Gingerly, Este flipped the paper back over. Her fingertips ran the length of the headline, all the way down to the call number in the corner. “What’s shelved in SB617?”

Aoife didn’t stop writing on the chalkboard when she answered, “Poisonous plants.”

Este lurched out of her seat so quickly Luca flinched. She pawed through the pile of texts on the coffee table, but none of the call numbers matched. “Where are they shelved?”

“Shouldn’t you know that?” Luca asked. “Don’t you work here?”

Este’s frown lines rivaled the Grand Canyon. “Been a little preoccupied.”

“Second floor, west wing,” Daveed said. “Why?”

She barely squeezed out a quick “Be right back” before she was out of the room and into the hallway and racing down the stairs so quickly her feet threatened to fall off.

As she passed the archives, three ghastly voices stopped her cold. The Fades’ song hummed in the shadows. Ice clogged her veins, and she stood frozen. If you hear them singing, just run—don’t listen and don’t look back.

Este crammed her fingers into her ears and darted between the light from the sconces until she made it downstairs to the second floor.

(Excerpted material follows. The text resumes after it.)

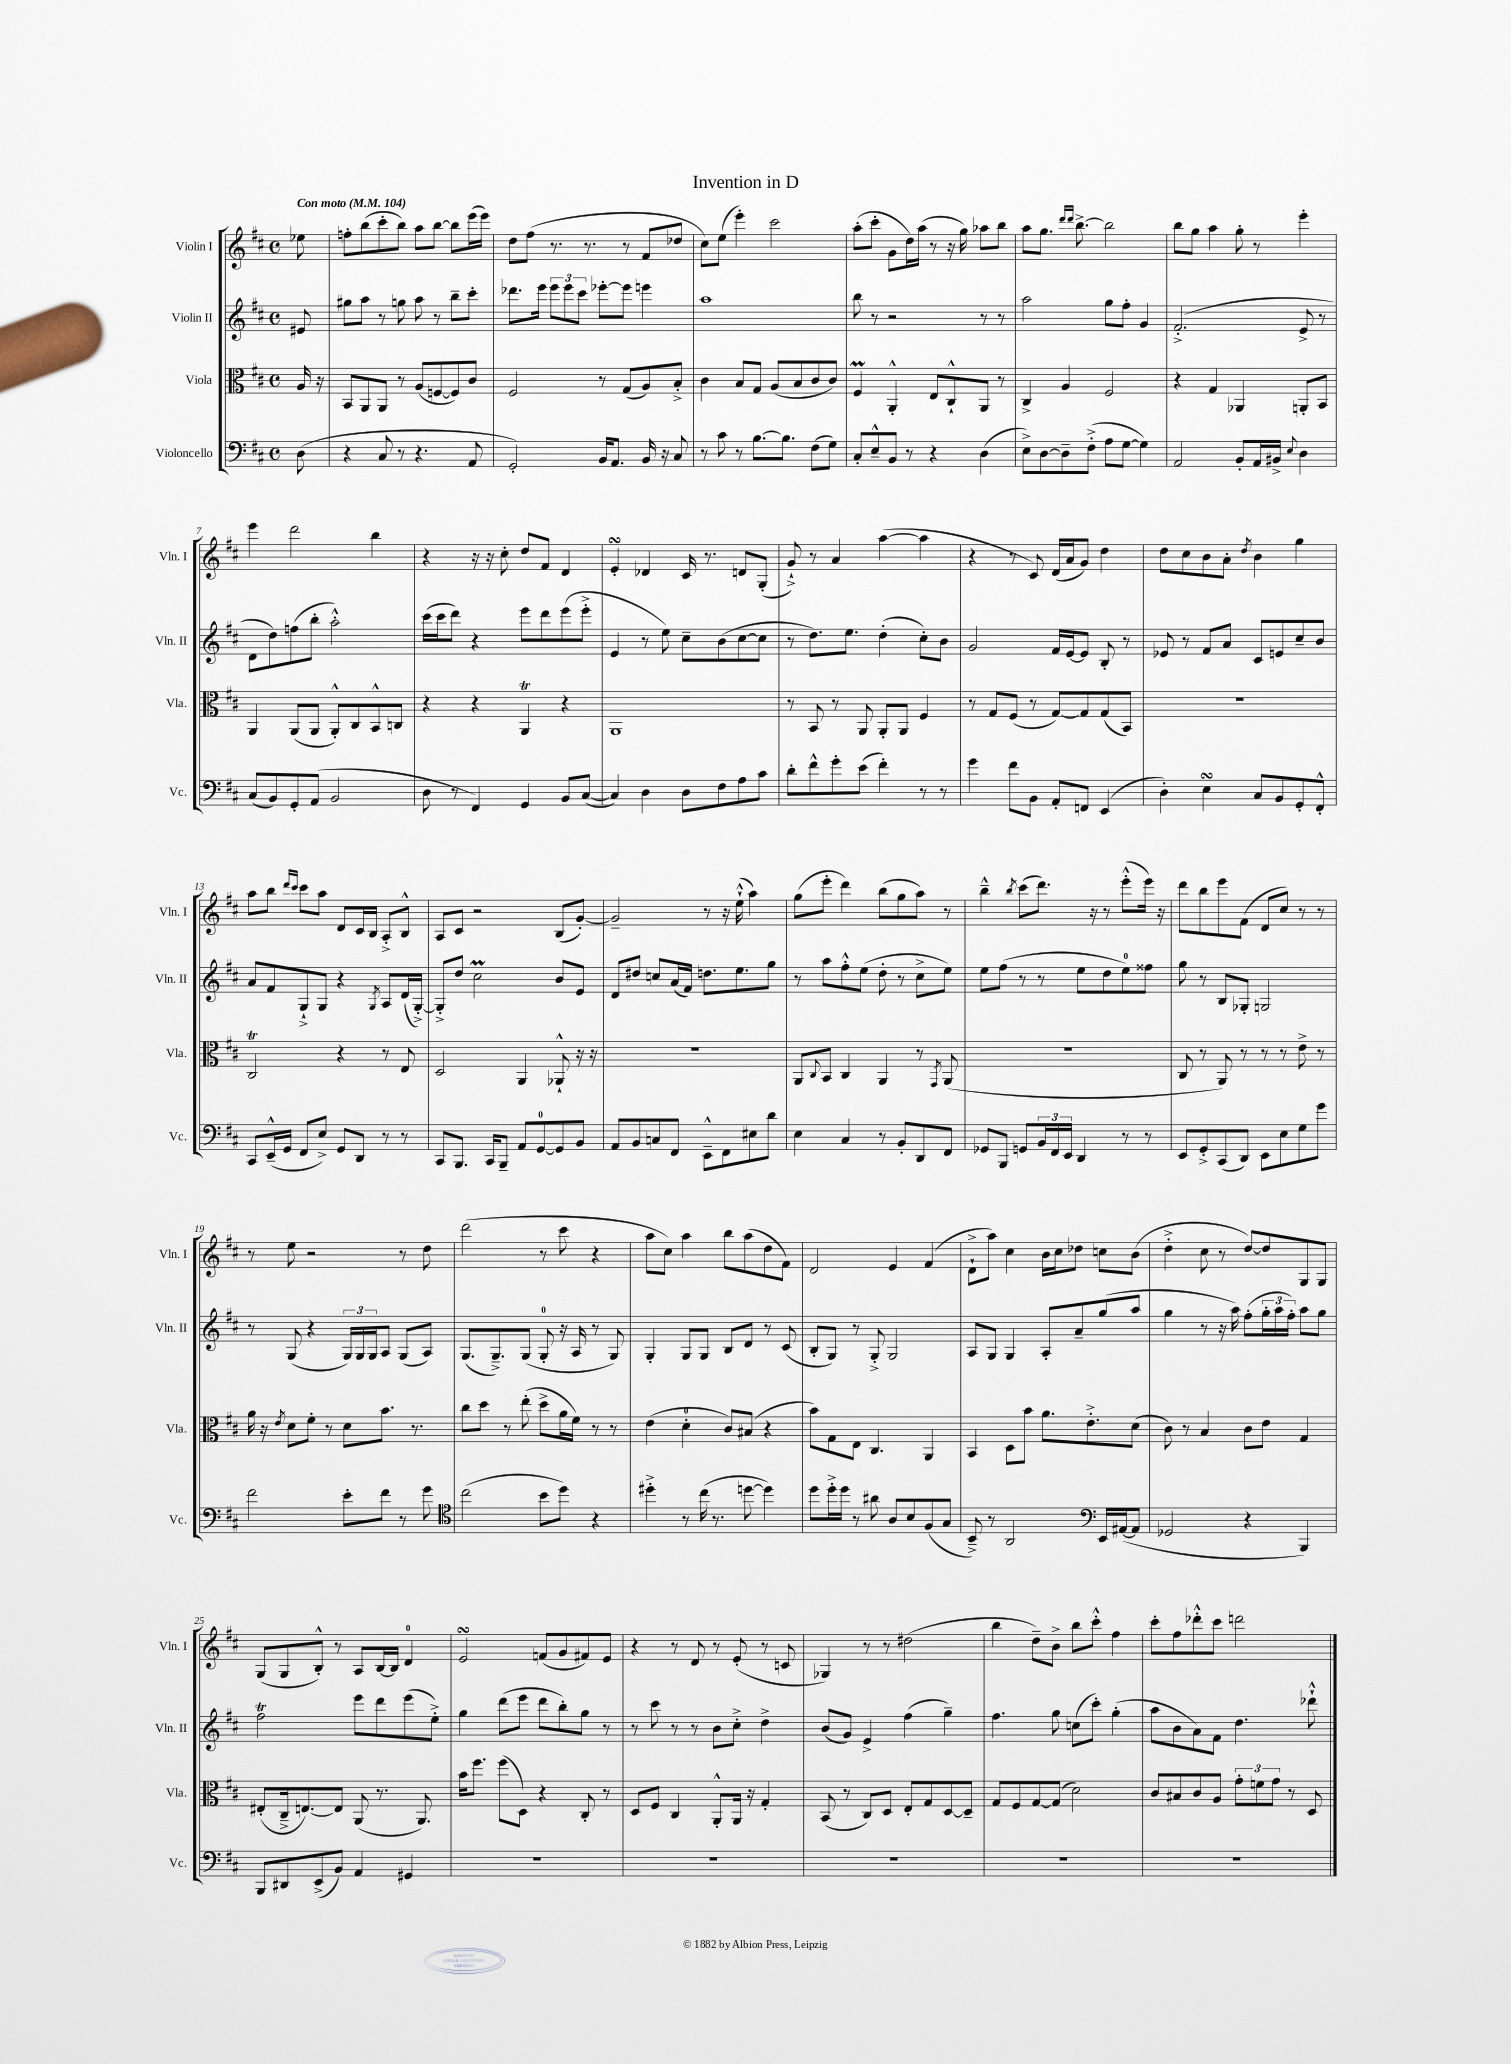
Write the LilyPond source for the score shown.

The call numbers melted together as she spun through the stacks. In SB617, she pinpointed a thin blue book titled Herbal Remedies and Antidotes—she recognized it immediately from her dad’s list. The glossary led her to a spread that included illustrations of the vine’s anatomy in lieu of any photos.

This genus in the family Convolvulaceae is commonly known as bindweeds. Similar to morning glories, these plants are responsive to light, and once rooted, they will grow persistently. Este flipped the page to follow the paragraph. Rivea asterannis contains elements now known to be detrimental to humans but had previously been used in rituals. If ingested, an antidote can be concocted from the following herbs and spices . . .

Este clutched the book to her chest to keep her heart from pounding straight out. This was it. This was the tie she’d been missing. Before she went back to the lounge, she had to make a pit stop.

Let it be known to Mr. Donohue that she did, in fact, pay attention in class. To understand the true meaning of the blooms, she needed to understand their history. She deserved extra credit for cracking open the R volume of the Oxford English Dictionary and skimming the onionskin pages.

First, she found the entry for its root word—rive: verb, to cleave, to split, to separate. Like the ghosts, souls torn from their bodies and stranding them in an infinite in-between. She ran the pad of her fingertip downward over rivea’s fine-print definition: noun, from rive, the new dawn light; the moment when night ends. Below, there was a separate entry specific to rivean ivy. Noun, Rivea asterannis, vine with highly toxic night-blooming flowers; often used in ancient ceremonies to communicate with the dead, this flower symbolizes life and death.

The door slammed open as Este burst back into the senior lounge. The ghosts froze, every motion halted midair. Aoife’s chalk screeched against the board as her hand slid downward. Mateo’s eyebrows shot up so high they got lost behind his curls.

Este tapped her fingernails against the book’s hard cover. “I think I know how my dad read The Book of Fades, but I’m going to need Ives’s keys.”